House debates

Tuesday, 17 June 2014

Adjournment

Women in Science and Research

9:09 pm

Photo of Adam BandtAdam Bandt (Melbourne, Australian Greens) Share this | Hansard source

Women are not a minority. But an observer from another planet looking at the number of women working in Australia's universities and research institutions could be forgiven for thinking that they are. The fact is that women are chronically under-represented in our universities and research organisations. For the Greens, this is totally unacceptable in 21st century Australia.

To cite one example from one high-profile research intuition which typifies the problem:

At the undergraduate, PhD and postdoctoral level more than 50% of our staff are women. At the laboratory head level the number drops to less than 25% and at a professorial level, it drops further to 10%. Indeed, when the previous director … at that point the only female professorial member of staff in our 94-year history—retired after 13 years in the job, none of our 20 professorial fellows was female.

In this respect I would like to recognise the lead that the National Health and Medical Research Council, the NHMRC, has taken in highlighting this problem. I believe that it has put out a marker that the gender imbalance in science and research can no longer be tolerated. The NHMRC has rated the country's 82 universities and institutes on measures including child care, flexible work arrangements and targeted fellowships, and its findings were pretty woeful.

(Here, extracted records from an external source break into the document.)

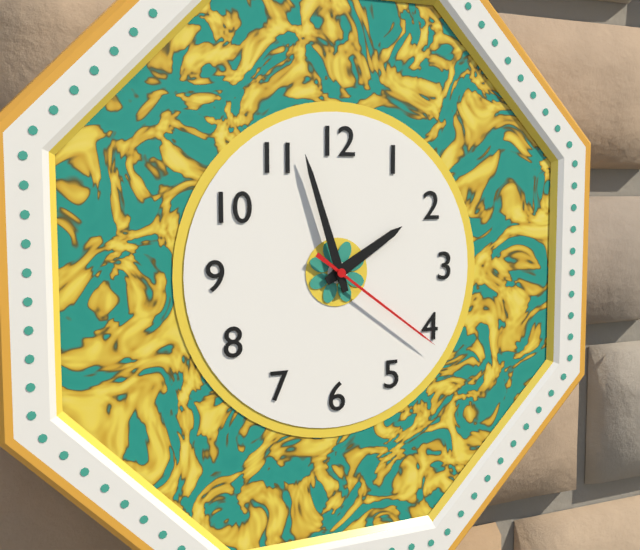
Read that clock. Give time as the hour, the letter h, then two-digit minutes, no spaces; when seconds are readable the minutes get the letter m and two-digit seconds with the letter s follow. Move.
1h57m21s
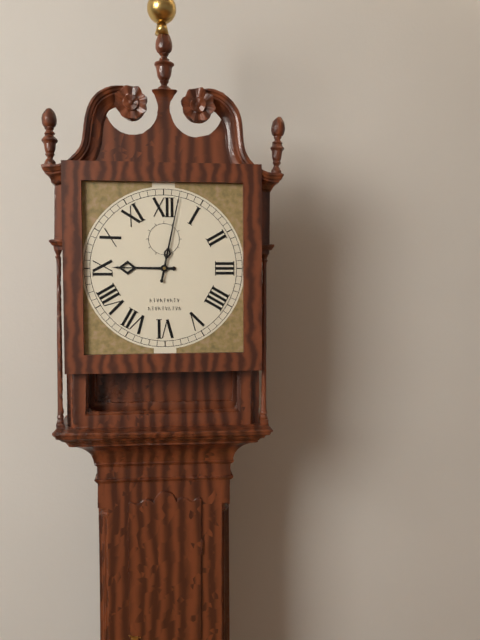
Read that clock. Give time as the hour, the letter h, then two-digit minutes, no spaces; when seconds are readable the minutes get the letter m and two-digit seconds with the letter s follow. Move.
9h02
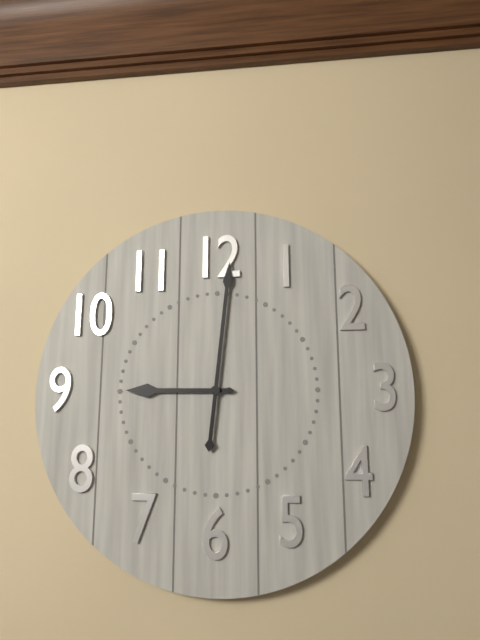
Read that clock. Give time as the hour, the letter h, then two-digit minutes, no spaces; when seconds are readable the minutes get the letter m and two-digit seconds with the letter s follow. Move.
9h01
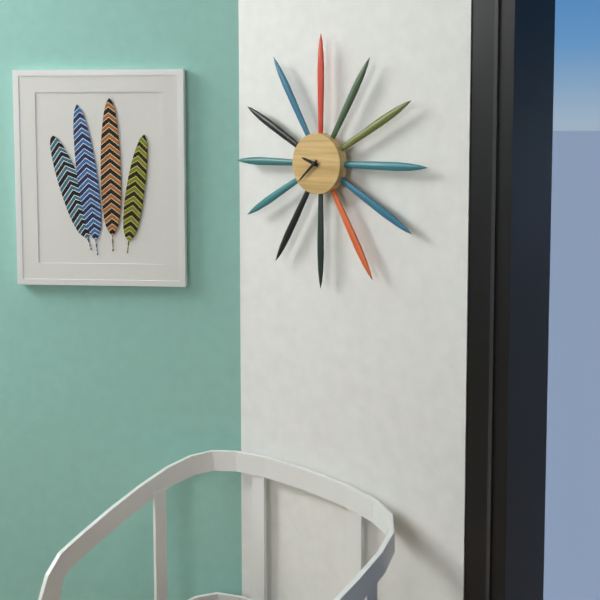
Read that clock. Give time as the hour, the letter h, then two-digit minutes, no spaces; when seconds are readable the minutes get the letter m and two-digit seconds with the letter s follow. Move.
9h38
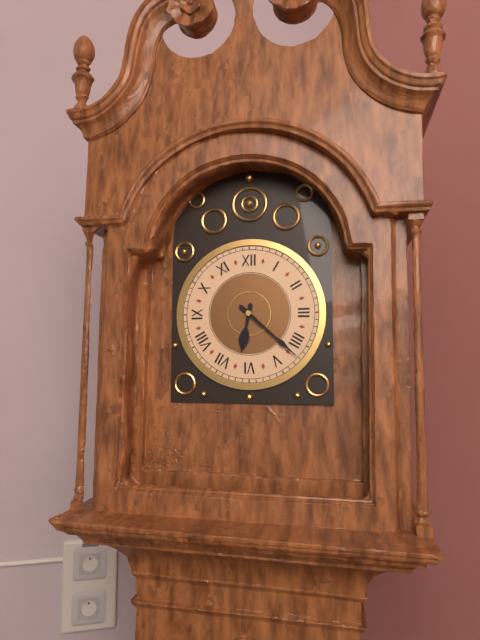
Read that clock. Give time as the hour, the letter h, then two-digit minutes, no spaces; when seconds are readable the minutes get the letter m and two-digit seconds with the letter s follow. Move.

Of the 82 universities and research organisations approached, fewer than half replied. Of the 46 that did reply, almost 70 per cent were rated unsatisfactory or poor. Just 13 were rated 'good' and two 'outstanding'. And when it came to grant applications, there was a similar story.

The NHMRC found that, while women made up more than 60 per cent of the more than 500 applications last year for its Early Career Fellowships, of the 244 applications for senior fellowships, only 33 per cent were from women. The NHMRC has previously sought to level the playing field by making fellowships open to part-time researchers and taking account of career interruptions to give carers more time to prove up their credentials. To its credit, it has recognised that more needs to be done. As the NHMRC chief Warwick Anderson has recognised: 'What it boils down to is that we are just throwing away talent.'

A key problem is that of work-life balance and job insecurity. The time when many upcoming researchers are establishing their career is also the time when many women have to decide whether to continue with their career or to start a family. This is not a conflict they should have to face and it is not one that male researchers typically face. When one adds to that the problems of insecure work, which disproportionately affect women more than men, you can see the invidious decision that many women face. There is a clear need to correct the bias in the system, which is what the NHMRC is seeking to do. It has also been suggested by some that the 'unpleasantness' of the peer-review process, gender differences that influence taking on responsibility, and overt discrimination are part of this bias. There also seems to be a lack of strategic planning by organisations about how to keep women in research and universities.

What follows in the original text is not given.